La voix devient une couche d’action, pas seulement du texte

Gemini 3.5 Transcribe n’invente pas la reconnaissance vocale. Sa portée vient de l’assemblage : faible latence, multilinguisme, vocabulaire personnalisé, nettoyage, contexte applicatif et orchestration avec des agents. La dictée cesse d’être une fonction périphérique pour devenir une porte d’entrée vers le logiciel.
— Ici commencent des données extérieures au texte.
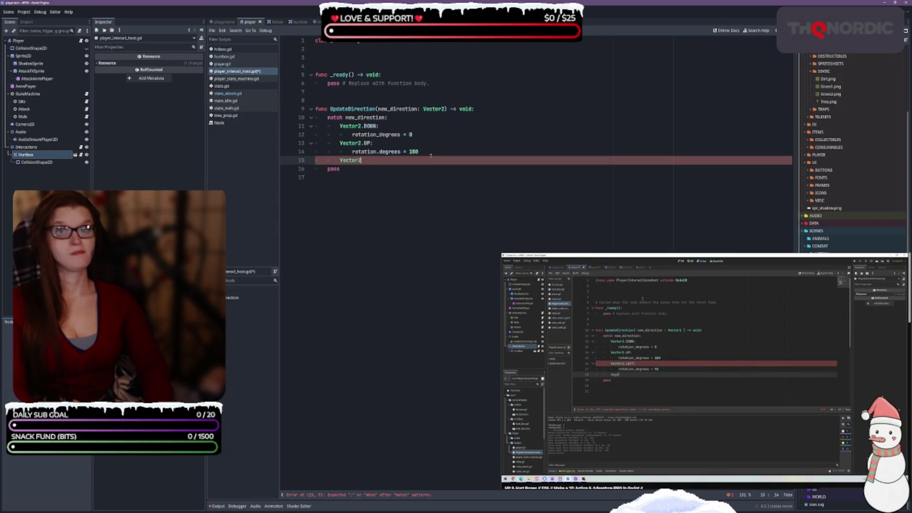
{"action": "type", "text": ".LEFT:"}
{"action": "key", "text": "Return"}
{"action": "type", "text": "rot"}
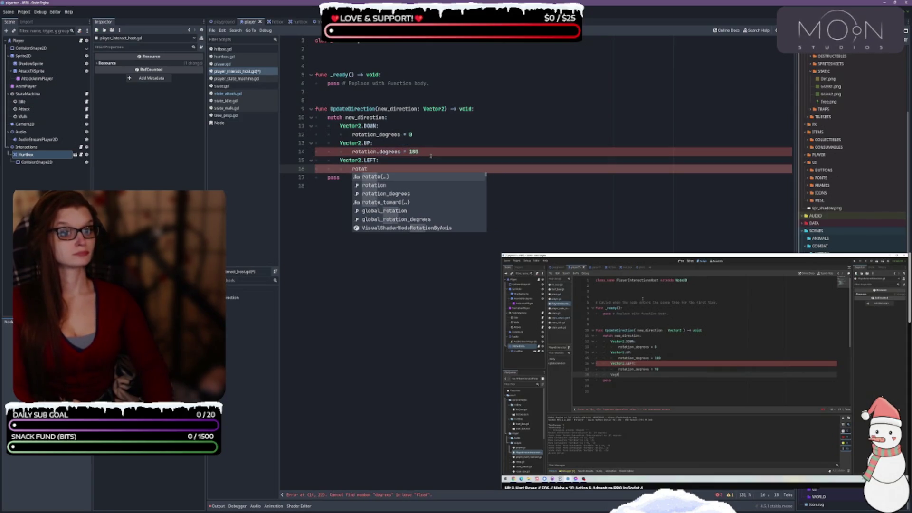
{"action": "type", "text": "at"}
{"action": "key", "text": "Return"}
Le succès du modèle ne se jugera donc pas seulement à son taux moyen d’erreur. Il faudra observer sa fiabilité sur les langues moins représentées, sa capacité à distinguer de nombreux locuteurs, la stabilité de ses API et la façon dont les produits exposent la différence entre verbatim et texte réécrit. Il faudra surtout vérifier que l’utilisateur garde la possibilité d’écouter, de corriger et de comprendre ce qui a été transformé.

Google avait déjà rapproché les langues avec Gemini 3.5 Live Translate et ouvert une autre voie d’accès avec son modèle de langue des signes vers le texte. Transcribe complète cette stratégie : faire de la parole un moyen de piloter directement les applications. Le prochain enjeu n’est plus seulement que la machine entende bien. C’est qu’elle sache quand recopier fidèlement, quand aider à reformuler et quand ne rien corriger sans demander.